» REQUIRED ACTION 1
Print the text about shark movies below in full, with nothing changed.

» TEXT SEGMENT
○ ○ ○ ○
In 2011's Shark Night 3D the sharks are transplanted into a saltwater lake by rednecks who like to feed them vacationers and film the carnage (the Saw and Hostel series were on their last legs, but this may have been an attempt to cash in on a leftover hunger for torture-porn). Then last year, The Shallows amped up the tension with a Cast Away-style set-up, with Blake Lively carrying most of the film while marooned on a reef, hoping to get back on land, while vulnerable to the elements and a hungry, circling great white.

Advertisement

That ticking clock and sense of hopelessness is even more pronounced in 47 Meters Down. As a premise, it's a gamble. The tension is pretty one-note. Can the sisters swim back up without being eaten before their oxygen runs out? Their options are limited to getting from A to B or giving up and suffocating. This brings up the question, how much more can we raise the stakes in shark movies?
○ ○ ○ ○
» PROVIDED MATERIAL
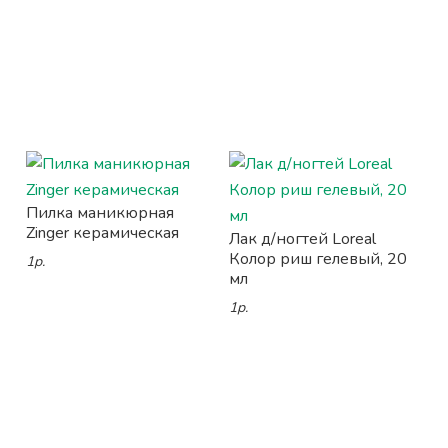
Пилка маникюрная
Zinger керамическая
Лак д/ногтей Loreal
Колор риш гелевый, 20
1р.
мл
1р.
○ ○ ○ ○
» REQUIRED ACTION 2
Render the listing above as a Markdown table with the columns No. and Line. Give each of its lines its own numbered row, and leave out blank lines and the pictures.

» REPLY 1
In 2011's Shark Night 3D the sharks are transplanted into a saltwater lake by rednecks who like to feed them vacationers and film the carnage (the Saw and Hostel series were on their last legs, but this may have been an attempt to cash in on a leftover hunger for torture-porn). Then last year, The Shallows amped up the tension with a Cast Away-style set-up, with Blake Lively carrying most of the film while marooned on a reef, hoping to get back on land, while vulnerable to the elements and a hungry, circling great white.

Advertisement

That ticking clock and sense of hopelessness is even more pronounced in 47 Meters Down. As a premise, it's a gamble. The tension is pretty one-note. Can the sisters swim back up without being eaten before their oxygen runs out? Their options are limited to getting from A to B or giving up and suffocating. This brings up the question, how much more can we raise the stakes in shark movies?

» REPLY 2
| No. | Line |
|---|---|
| 1 | Пилка маникюрная |
| 2 | Zinger керамическая |
| 3 | Лак д/ногтей Loreal |
| 4 | Колор риш гелевый, 20 |
| 5 | 1р. |
| 6 | мл |
| 7 | 1р. |